JOB =>
Render the stretch from the line containing "#### WanVideo 2.1" through the line containing "#### WanVideo Components" as a JSON list of strings, one string per line, with blank lines omitted.
[[ DATA TO USE, beginning ]]
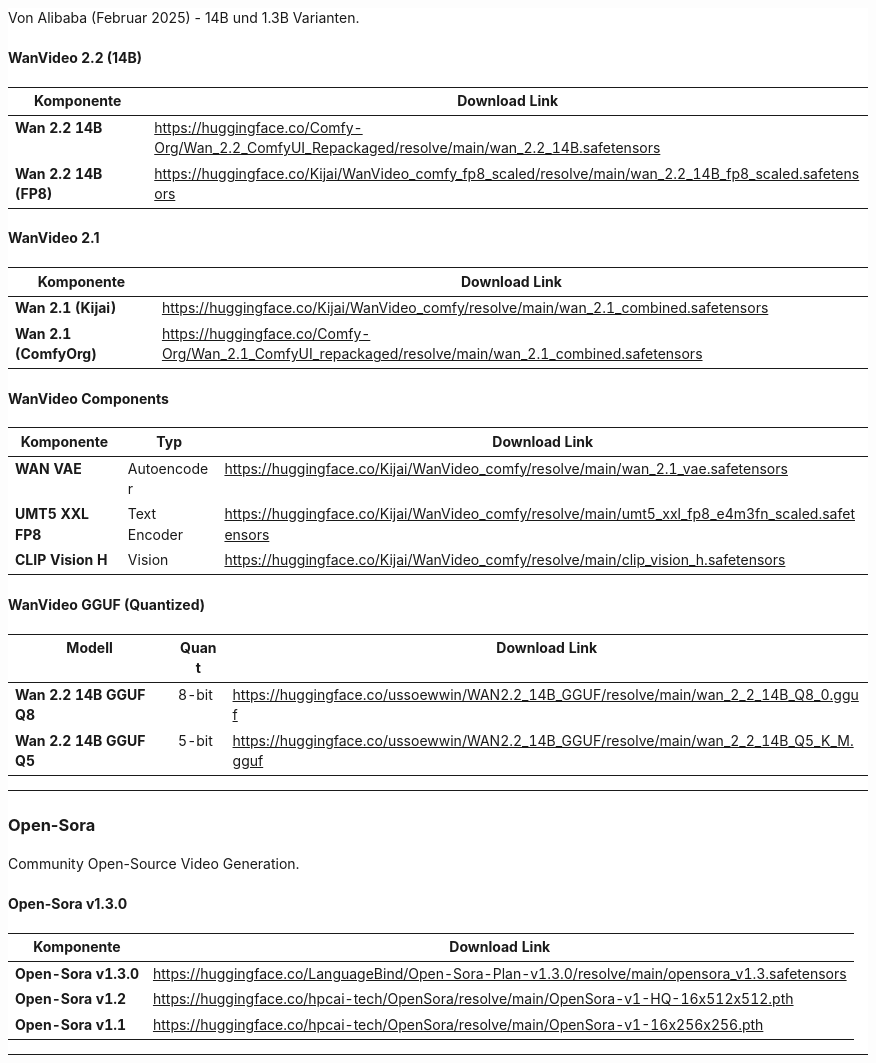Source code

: Von Alibaba (Februar 2025) - 14B und 1.3B Varianten.

#### WanVideo 2.2 (14B)

| Komponente | Download Link |
|-----------|---------------|
| **Wan 2.2 14B** | https://huggingface.co/Comfy-Org/Wan_2.2_ComfyUI_Repackaged/resolve/main/wan_2.2_14B.safetensors |
| **Wan 2.2 14B (FP8)** | https://huggingface.co/Kijai/WanVideo_comfy_fp8_scaled/resolve/main/wan_2.2_14B_fp8_scaled.safetensors |

#### WanVideo 2.1

| Komponente | Download Link |
|-----------|---------------|
| **Wan 2.1 (Kijai)** | https://huggingface.co/Kijai/WanVideo_comfy/resolve/main/wan_2.1_combined.safetensors |
| **Wan 2.1 (ComfyOrg)** | https://huggingface.co/Comfy-Org/Wan_2.1_ComfyUI_repackaged/resolve/main/wan_2.1_combined.safetensors |

#### WanVideo Components

| Komponente | Typ | Download Link |
|-----------|-----|---------------|
| **WAN VAE** | Autoencoder | https://huggingface.co/Kijai/WanVideo_comfy/resolve/main/wan_2.1_vae.safetensors |
| **UMT5 XXL FP8** | Text Encoder | https://huggingface.co/Kijai/WanVideo_comfy/resolve/main/umt5_xxl_fp8_e4m3fn_scaled.safetensors |
| **CLIP Vision H** | Vision | https://huggingface.co/Kijai/WanVideo_comfy/resolve/main/clip_vision_h.safetensors |

#### WanVideo GGUF (Quantized)

| Modell | Quant | Download Link |
|--------|-------|---------------|
| **Wan 2.2 14B GGUF Q8** | 8-bit | https://huggingface.co/ussoewwin/WAN2.2_14B_GGUF/resolve/main/wan_2_2_14B_Q8_0.gguf |
| **Wan 2.2 14B GGUF Q5** | 5-bit | https://huggingface.co/ussoewwin/WAN2.2_14B_GGUF/resolve/main/wan_2_2_14B_Q5_K_M.gguf |

---

### Open-Sora

Community Open-Source Video Generation.

#### Open-Sora v1.3.0

| Komponente | Download Link |
|-----------|---------------|
| **Open-Sora v1.3.0** | https://huggingface.co/LanguageBind/Open-Sora-Plan-v1.3.0/resolve/main/opensora_v1.3.safetensors |
| **Open-Sora v1.2** | https://huggingface.co/hpcai-tech/OpenSora/resolve/main/OpenSora-v1-HQ-16x512x512.pth |
| **Open-Sora v1.1** | https://huggingface.co/hpcai-tech/OpenSora/resolve/main/OpenSora-v1-16x256x256.pth |

---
[[ DATA TO USE, end ]]
REPLY TO THE TASK =>
[
  "#### WanVideo 2.1",
  "| Komponente | Download Link |",
  "|-----------|---------------|",
  "| **Wan 2.1 (Kijai)** | https://huggingface.co/Kijai/WanVideo_comfy/resolve/main/wan_2.1_combined.safetensors |",
  "| **Wan 2.1 (ComfyOrg)** | https://huggingface.co/Comfy-Org/Wan_2.1_ComfyUI_repackaged/resolve/main/wan_2.1_combined.safetensors |",
  "#### WanVideo Components"
]